In the end, though, I know that I can’t say no to Maisie. Whatever she wants, I want to give her if it’s at all possible.

If she asked me to tear open my chest and rip out my own beating heart and give it to her, I would.

“I’ll take you,” I say at last. I figure we can take the long route home, so to speak, swinging wide—very wide—to hit the west coast of this continent.

“Oh my god, thank you so much,” she cries, throwing her arms around my neck and smothering me with kisses. “Do you think Mlarx and Lurg will want to come along?”

I stiffen up, because that’s something I hadn’t considered. How would Mlarx and Lurg react to Maisie wanting to traipse all the way across the continent to take care of an enigmatic task she won’t even reveal the nature of?

It’s hard to imagine Mlarx not agreeing to help Maisie in whatever she wants, but I can’t be sure. Of the three of us, he is always the most dedicated to serving the Gregorian empire.

Then there’s Lurg to consider. Lurg is our leader, and ostensibly that means he should be Mr. Protocol. He should never have agreed to allow Maisie into our home in the first place, so I’m not sure as to the veracity of his character with regards to the empire.

In the end, I decide that maybe the best thing to do is not tell them what’s happening at all.

“I’m not sure if I should do that,” I reply carefully. “If they find out, I don’t know what they might do. They might tell us no. They might tell us we can’t go to the west coast.”

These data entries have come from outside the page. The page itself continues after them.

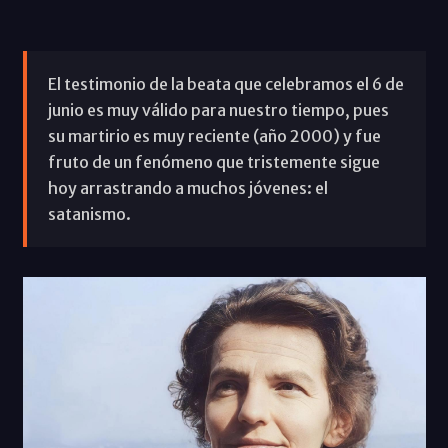
El testimonio de la beata que celebramos el 6 de
junio es muy válido para nuestro tiempo, pues
su martirio es muy reciente (año 2000) y fue
fruto de un fenómeno que tristemente sigue
hoy arrastrando a muchos jóvenes: el
satanismo.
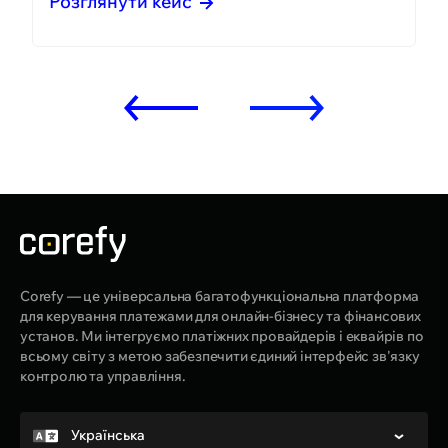
Розглянути кейс
Corefy — це універсальна багатофункціональна платформа
для керування платежами для онлайн-бізнесу та фінансових
установ. Ми інтегруємо платіжних провайдерів і еквайрів по
всьому світу з метою забезпечити єдиний інтерфейс зв'язку
контролю та управління.
Українська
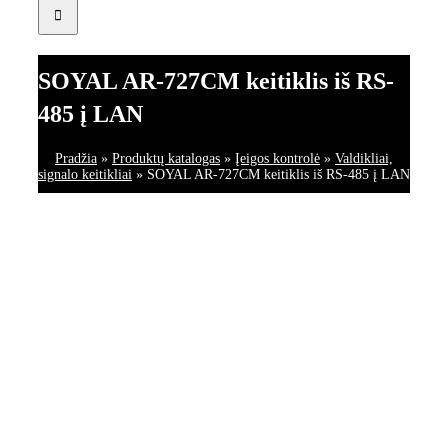
SOYAL AR-727CM keitiklis iš RS-
485 į LAN
Pradžia
»
Produktų katalogas
»
Įeigos kontrolė
»
Valdikliai,
signalo keitikliai
»
SOYAL AR-727CM keitiklis iš RS-485 į LAN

“Then what are you going to tell them?”

I digest that for a bit. What am I going to tell them? I need to have a really good excuse.

Then it hits me, I can use the Overseer she escaped from as that reason.

“I’ll tell them that we’re coming back eventually, but we have to take an extra long, circuitous route.”

“Why are we supposedly going to take the long way home?” she asks.

“I will tell them that the Overseer is looking for you, and very intent on having you back for his breeding program.”

She shudders. “I don’t want any of those depressed, filthy humans at the camp touching me.”

That makes me happy to hear, for some reason.

We wait until the morning, and then I send the missive off to Mlarx and Lurg. I use a text based communication so that I don’t have to lie to them over comms. Well, I’m still lying, but I’m pretty obvious about such things when I speak. A simple message of words on the screen should be safe.

Then we travel on my zoomer. I have to go back to the camp and get it. I avoid contact with the Overseer so he doesn’t ask me how my hunt is going.

We ride on the zoomer over the rolling hills and fields of what used to be America. I make sure to stay well away from any Grengoran encampments.

We make it to what used to be California, and the first thing I notice is that there are trails of smoke going into the air. The landscape is dotted with farms and homes, hidden in the mountains.

Maisie begs me to forget what I have seen. I remain tight lipped, but I’m feeling very much like a traitor.

Not that I would betray Maisie. Never in a million years.

Soon a terrible rainstorm kicks up, with winds so strong they threaten to push the zoomer out of the sky. I put us down at one of the farms, which looks like it might be abandoned.

We shelter in the barn to wait out the storm, and I wonder what the morning will bring.